Small-time actor Clark Gregg has his directorial debut in the film and his sophomore writing credit for adapting the novel for the screen. He's on the right path, but his film doesn't plant its feet anywhere. The main character, Victor Mancini (Sam Rockwell), is a crazed sex addict, an insecure jerk, a scam artist and a man with a deep love for his mother (Anjelica Huston), but rarely do we compute that he is all these things at once. His life is a whirlwind of the bizarre that is rarely unified except in the sense that we pity the guy in every aspect.

It would be one thing for Victor to be a sex addict alone, a man to whom sex is a compulsion, where addict meetings are sometimes places to go to pick up girls. No films have taken us into the head of someone like that.

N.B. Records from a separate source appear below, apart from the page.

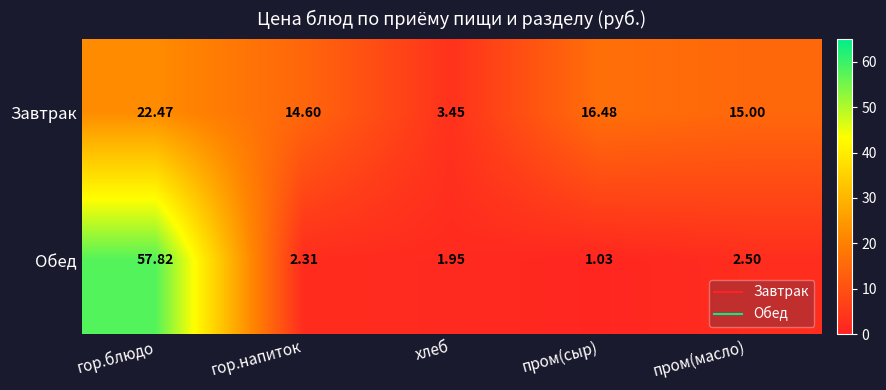

Rank the series by their maximum value, from highest to lowest.

Обед, Завтрак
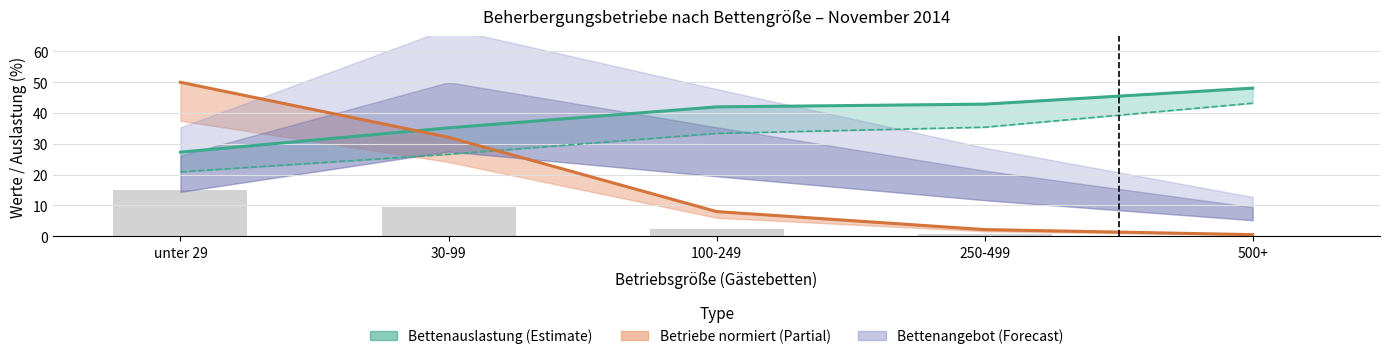

At how many categories does at least one series exceed 39?

4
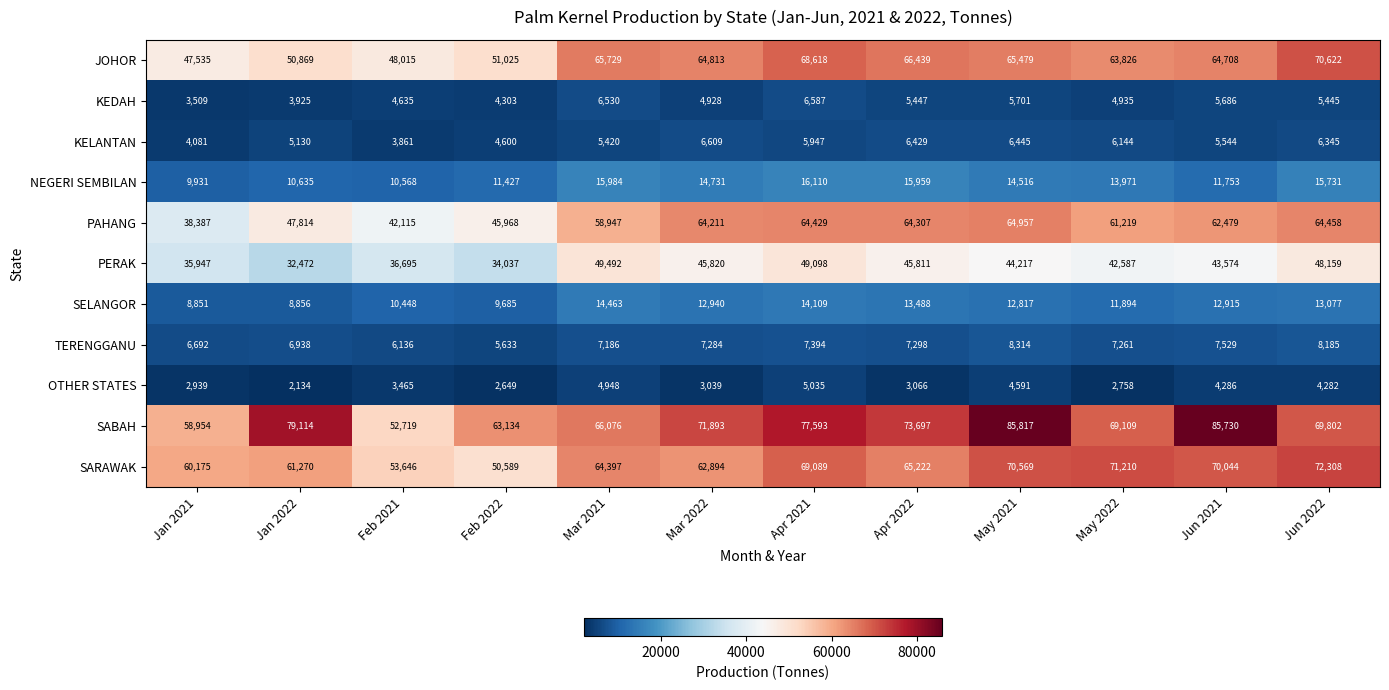

Which series has the largest total across all categories?

SABAH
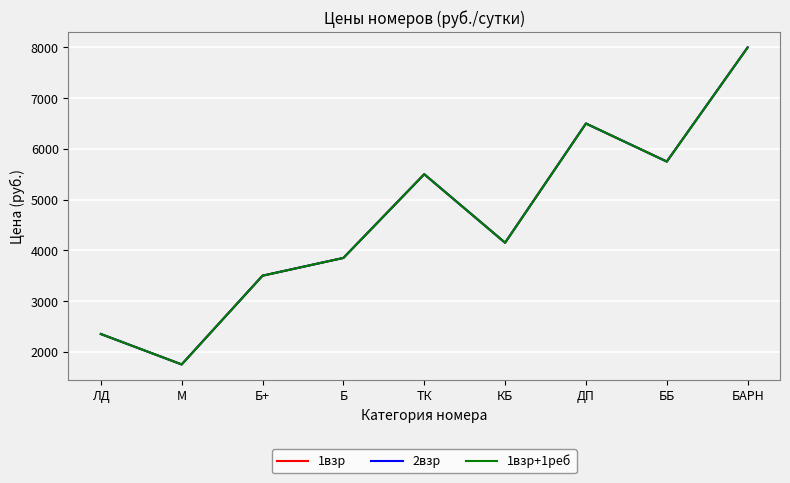

Is the value of 1взр+1реб at Б+ greater than the value of 1взр at Б?

No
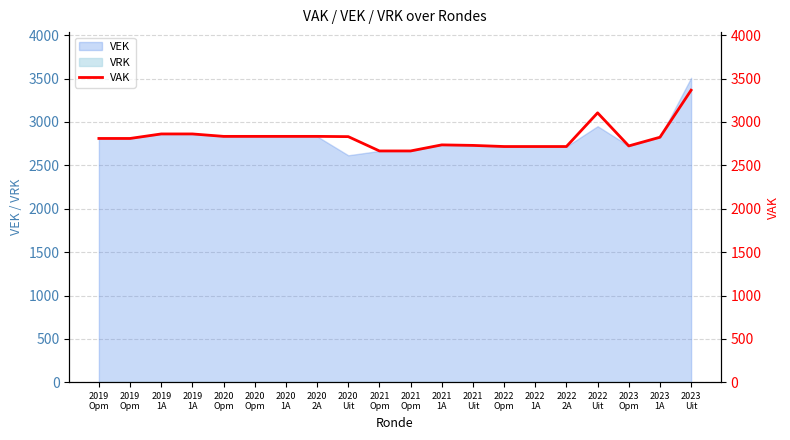

What is the ratio of the value at 2019
1A to the value at 2020
2A?

1.0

It would also be something for him to be a scam artist just trying to pay the bills for his mother with Alzheimer's. But he's all of these things and so we never get to truly enter his mind. We get glimpses into all aspects, but we never see fully-developed moments. Just when we think we're learning more about his tormented past always on the run with his mother or the root of his sex addiction, we're ripped away and thrust into another scene.

Still, the film makes us crave that deeper knowledge, and that is commendable in its own right. Rockwell, who has always been underrated despite strong performances in the past in films like "Confessions of a Dangerous Mind" and "Matchstick Men," gives Victor the complexity he needs in that you can tell he's lost somewhere inside, even if you don't fully understand it. Huston is also compelling as a troubled woman with dementia whose past was really no better than her present.

"Choke" is also funny. Although non-traditional as far as comedies go, it provides a twisted sense of humor unlike anything you've probably seen. Gregg does good work here too. Despite the scenes being cut short, his quick flashes of women's breasts (pun there whether intended or not) as Victor passes and mentally undresses them set the deranged tone for the film as do the many clever ending shots of the scenes. They're creative and interesting, but they don't resonate and even confuse.